Koyoltzintli’s Tinkui, Seven Acts for the beginning, end and beginning of time (Hudson Valley, New York) is a sonic journey from the first explosion to the anthropocene through the lens of quantum physics and indigenous cosmology using pre-columbian artifacts, gongs, and other instruments. The performance and participatory event puts together different geological eras into seven acts, each narrated via sound. Participants will become active contributors by using some of the sound instruments that will be placed in the space, signaling that we all play a part in today’s earth unraveling.

Ana Bessie Ratner’s The Other Almanac (Brooklyn, New York) is a reimagining of The Old Farmer’s Almanac, updated for today’s world. While retaining the quirkiness and liveliness of the original, it aims to bridge the urban/rural divide in America, delving into issues of politics and culture that unite us all and featuring original, full-color artworks. Like the traditional farmer’s almanac, The Other Almanac comprises a mix of garden advice, data, essays, art, poems, jokes, how-to’s, recipes, and calendars. Each edition is printed with the work of over 40 contributors; a curated mix of climate organizers, migrant farmworkers, historians, journalists, ecologists, sex workers, incarcerated painters, borderland midwives, and more. 

brooke smiley & SOZO’s EARTH.SPEAKS (Oklahoma and California) is a multi-year initiative led by (Osage) artist smiley and developed by SOZO that redefines our relationship with Indigeneity, the body, and the land. EARTH.SPEAKS invites Native and non-Native communities to work together to build earth markers: sustainable and functional outdoor sculptures and structures. This project supports Osage’s embodied history by acknowledging forced diaspora, where and when separations occurred, and gives honor to the past, present, and future lands we have bonded with along this way.

Colleen Thurston’s Drowned Land (Oklahoma) is a feature-length documentary by Choctaw filmmaker Thurston. In her quest to understand the complex legacy of displacement and environmental exploitation within her community, Thurston turns her lens on the Kiamichi River. This vital waterway, a cornerstone of the Choctaw Nation, faces imminent threat from damming and diversion. The film intertwines the personal journey of the filmmaker with the collective struggle to protect this irreplaceable ecosystem and preserve the cultural heritage of the Choctaw people.

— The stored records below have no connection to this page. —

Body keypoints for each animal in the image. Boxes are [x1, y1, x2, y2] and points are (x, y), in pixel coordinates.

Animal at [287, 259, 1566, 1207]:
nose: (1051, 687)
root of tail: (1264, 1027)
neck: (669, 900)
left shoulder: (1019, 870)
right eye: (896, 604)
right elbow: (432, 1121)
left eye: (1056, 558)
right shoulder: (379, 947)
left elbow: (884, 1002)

Victoria-Idongesit Udondian’s ‘Okrika’ Reclaimed! (Accra, Ghana) addresses the environmental crisis caused by the secondhand clothing industry in Africa, particularly in Ghana. Kantamanto, one of the world’s largest secondhand clothing markets, has become a massive open-air dump for discarded clothes, leading to significant environmental consequences. This project seeks to collaborate with local organizations to organize workshops and clean-up efforts in Kantamanto. The collected waste is repurposed into large-scale outdoor textile installations and will eventually be repurposed into functional furniture, attempting to generate resources that are reinvested into the local community.

Loren Waters and Rebecca Jim’s ᏗᏂᏠᎯ ᎤᏪᏯ (Meet Me at the Creek) Project (Miami, Oklahoma) is a short film that tells a story of interconnectedness and Cherokee values through the lifelong fight of Jim as she leads the effort to restore Tar Creek in Miami, Oklahoma. U.S. government officials have designated Tar Creek as “irreversibly damaged,” but Jim refuses to accept that. The film brings awareness to the Tar Creek Superfund Site Cleanup efforts and directly supports their impact, outreach, education, advocacy, and litigation efforts.